BRZEMarch 6, 2026 at 6:45 PM UTCSoftware & Services

Braze Downgraded Over Persistent Losses and AI Threats Amid Growth Concerns

Read source article

What happened

Seeking Alpha has downgraded Braze, highlighting persistent high operating losses and shareholder-unfriendly capital allocation despite rising revenue growth. The DeepValue report corroborates this with Braze's revenue increasing 25.5% YoY in Q3 FY26 but dollar-based net retention declining to 108%, signaling weaker expansion economics. The article points to moderate vulnerability from generative AI disruption in content and campaign optimization, contrasting with Braze's AI initiatives like OfferFit integration aimed at differentiation. Financials show GAAP losses driven by stock-based compensation, though positive free cash flow and a strong balance sheet offer some downside protection. This news amplifies existing risks in the report, such as crowded long positions and the need for DBNR stabilization to sustain the investment thesis.

Implication

The downgrade underscores growing skepticism about Braze's path to profitability, potentially triggering further multiple compression if operating losses persist. Declining dollar-based net retention to 108% weakens the land-and-expand model, making growth more reliant on new customer acquisition at higher costs.
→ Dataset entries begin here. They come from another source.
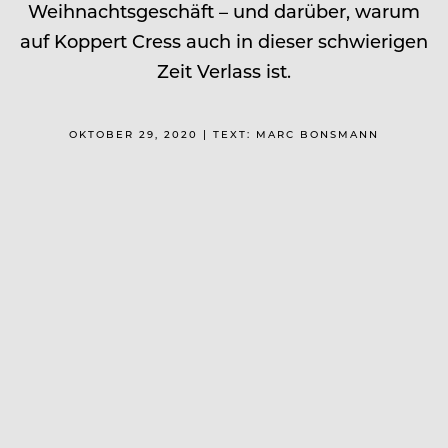
Weihnachtsgeschäft – und darüber, warum
auf Koppert Cress auch in dieser schwierigen
Zeit Verlass ist.
OKTOBER 29, 2020 | TEXT: MARC BONSMANN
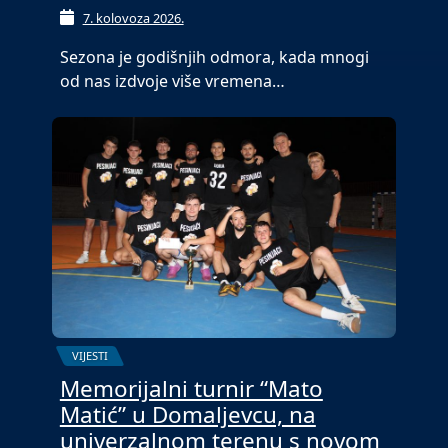
7. kolovoza 2026.
Sezona je godišnjih odmora, kada mnogi
od nas izdvoje više vremena…
VIJESTI
Memorijalni turnir “Mato
Matić” u Domaljevcu, na
univerzalnom terenu s novom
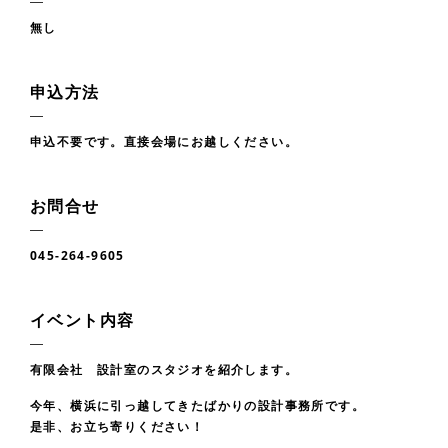
無し
申込方法
申込不要です。直接会場にお越しください。
お問合せ
045-264-9605
イベント内容
有限会社 設計室のスタジオを紹介します。
今年、横浜に引っ越してきたばかりの設計事務所です。
是非、お立ち寄りください！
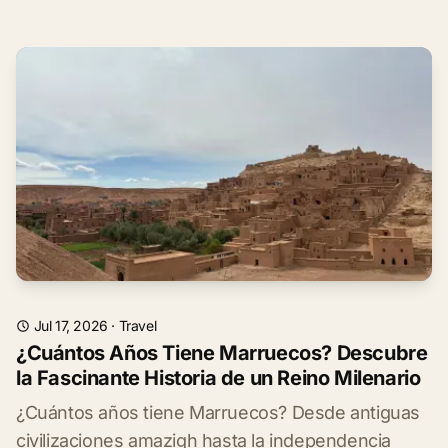
Jul 17, 2026
·
Travel
¿Cuántos Años Tiene Marruecos? Descubre
la Fascinante Historia de un Reino Milenario
¿Cuántos años tiene Marruecos? Desde antiguas
civilizaciones amazigh hasta la independencia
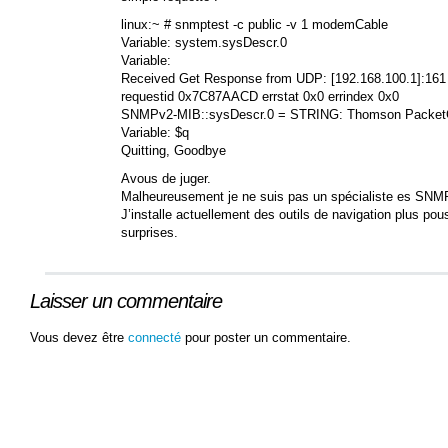
linux:~ # snmptest -c public -v 1 modemCable
Variable: system.sysDescr.0
Variable:
Received Get Response from UDP: [192.168.100.1]:161
requestid 0x7C87AACD errstat 0x0 errindex 0x0
SNMPv2-MIB::sysDescr.0 = STRING: Thomson Packet
Variable: $q
Quitting, Goodbye
Avous de juger.
Malheureusement je ne suis pas un spécialiste es SNMP
J’installe actuellement des outils de navigation plus pou
surprises.
Laisser un commentaire
Vous devez être
connecté
pour poster un commentaire.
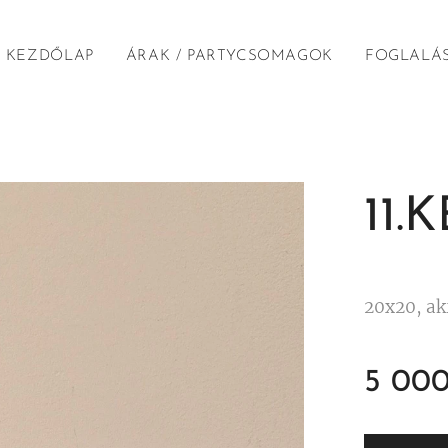
KEZDŐLAP
ÁRAK / PARTYCSOMAGOK
FOGLALÁ
11.
20x20, ak
5 00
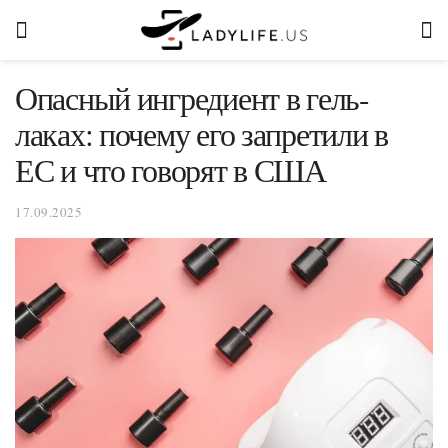
Опасный ингредиент в гель-
лаках: почему его запретили в
ЕС и что говорят в США
17.09.2025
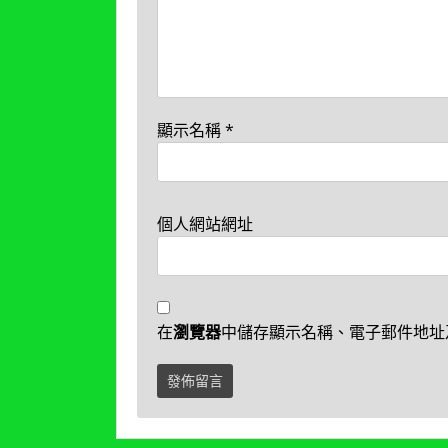
顯示名稱
*
個人網站網址
在
瀏覽器
中儲存顯示名稱、電子郵件地址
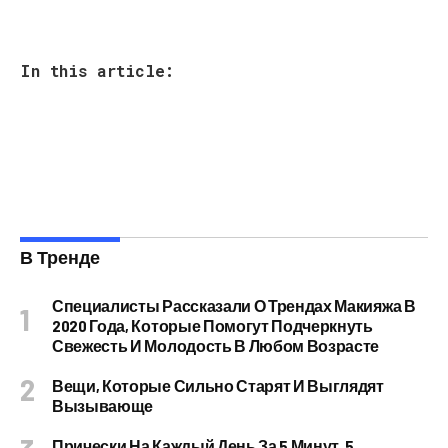
In this article:
В Тренде
Специалисты Рассказали О Трендах Макияжа В
2020 Года, Которые Помогут Подчеркнуть
Свежесть И Молодость В Любом Возрасте
Вещи, Которые Сильно Старят И Выглядят
Вызывающе
Прически На Каждый День За 5 Минут, 5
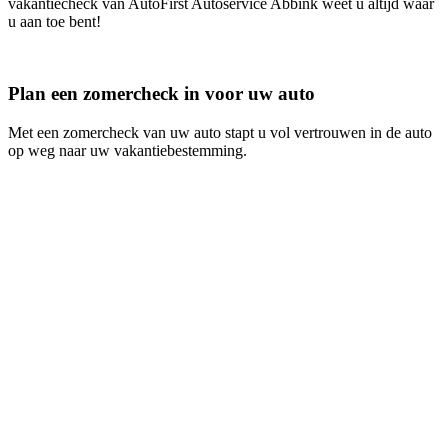
vakantiecheck van AutoFirst Autoservice Abbink weet u altijd waar
u aan toe bent!
Plan een zomercheck in voor uw auto
Met een zomercheck van uw auto stapt u vol vertrouwen in de auto
op weg naar uw vakantiebestemming.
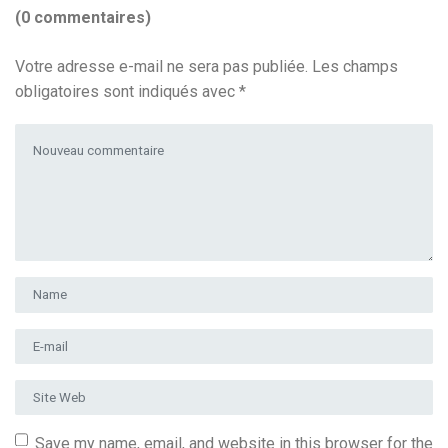
(0 commentaires)
Votre adresse e-mail ne sera pas publiée.
Les champs
obligatoires sont indiqués avec
*
Votre commentaire
*
Prénom et nom
*
Adresse e-mail
*
Site Web
Save my name, email, and website in this browser for the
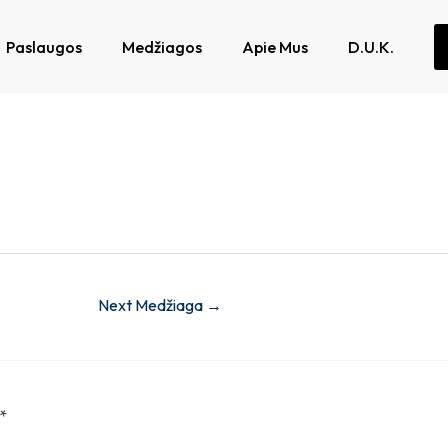
Paslaugos
Medžiagos
Apie Mus
D.U.K.
Next Medžiaga
→
*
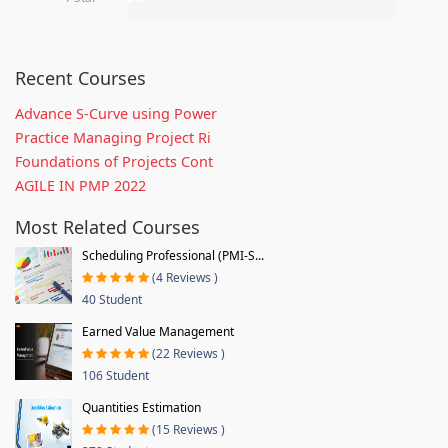
Recent Courses
Advance S-Curve using Power
Practice Managing Project Ri
Foundations of Projects Cont
AGILE IN PMP 2022
Most Related Courses
Scheduling Professional (PMI-S...
(4 Reviews )
40 Student
Earned Value Management
(22 Reviews )
106 Student
Quantities Estimation
(15 Reviews )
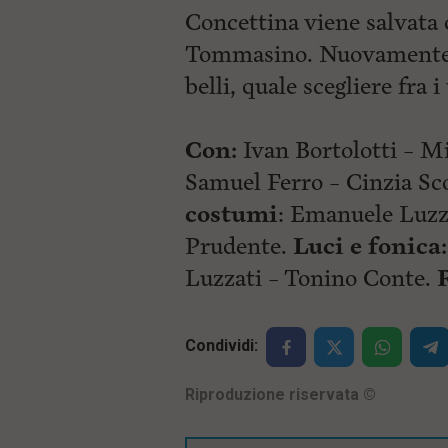
Concettina viene salvata 
Tommasino.
Nuovamente i
belli, quale scegliere fra i
Con:
Ivan Bortolotti – M
Samuel Ferro – Cinzia Sc
costumi
: Emanuele Luzz
Prudente.
Luci e fonica:
Luzzati – Tonino Conte.
Condividi:
Riproduzione riservata
©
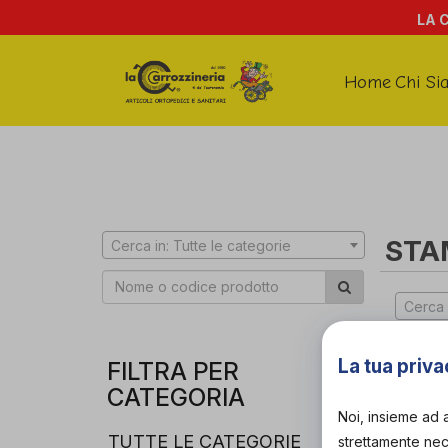
LA 
Home
Chi Si
STA
Cerca in: Tutte le categorie
Cerca 
La tua priva
FILTRA PER
CATEGORIA
Noi, insieme ad 
TUTTE LE CATEGORIE
strettamente nece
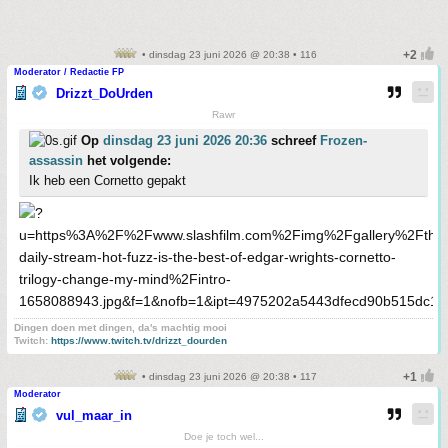
• dinsdag 23 juni 2026 @ 20:38 • 116
Moderator / Redactie FP
Drizzt_DoUrden
Rawr
Op
dinsdag 23 juni 2026 20:36
schreef
Frozen-
assassin
het volgende:
Ik heb een Cornetto gepakt
Dingen doen met dingen, da's machtig mooi
Twitch:
https://www.twitch.tv/drizzt_dourden
• dinsdag 23 juni 2026 @ 20:38 • 117
Moderator
vul_maar_in
Doe je toch wel...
Generative AI threats could undermine Braze's differentiation if its AI offerings fail to show quantifiable ROI, as the report notes a lack of evidenced economic benefits. Despite positive free cash flow and a net cash position, ongoing dilution from stock-based compensation and GAAP losses may cap upside and increase stock volatility. Investors should monitor upcoming Q4 FY26 results and FY27 guidance closely, with a bias to reduce exposure if DBNR drops below 105% or growth forecasts fall short.

Thesis delta

The new article reinforces the bear case by emphasizing operating inefficiencies and AI disruption risks, which were already flagged in the DeepValue report as critical vulnerabilities. This shifts the thesis toward a more defensive stance, requiring Braze to demonstrate faster progress on margin expansion and AI monetization to justify its valuation. Without clear evidence of DBNR stabilization or cost discipline in the next few quarters, the potential buy rating becomes increasingly tenuous.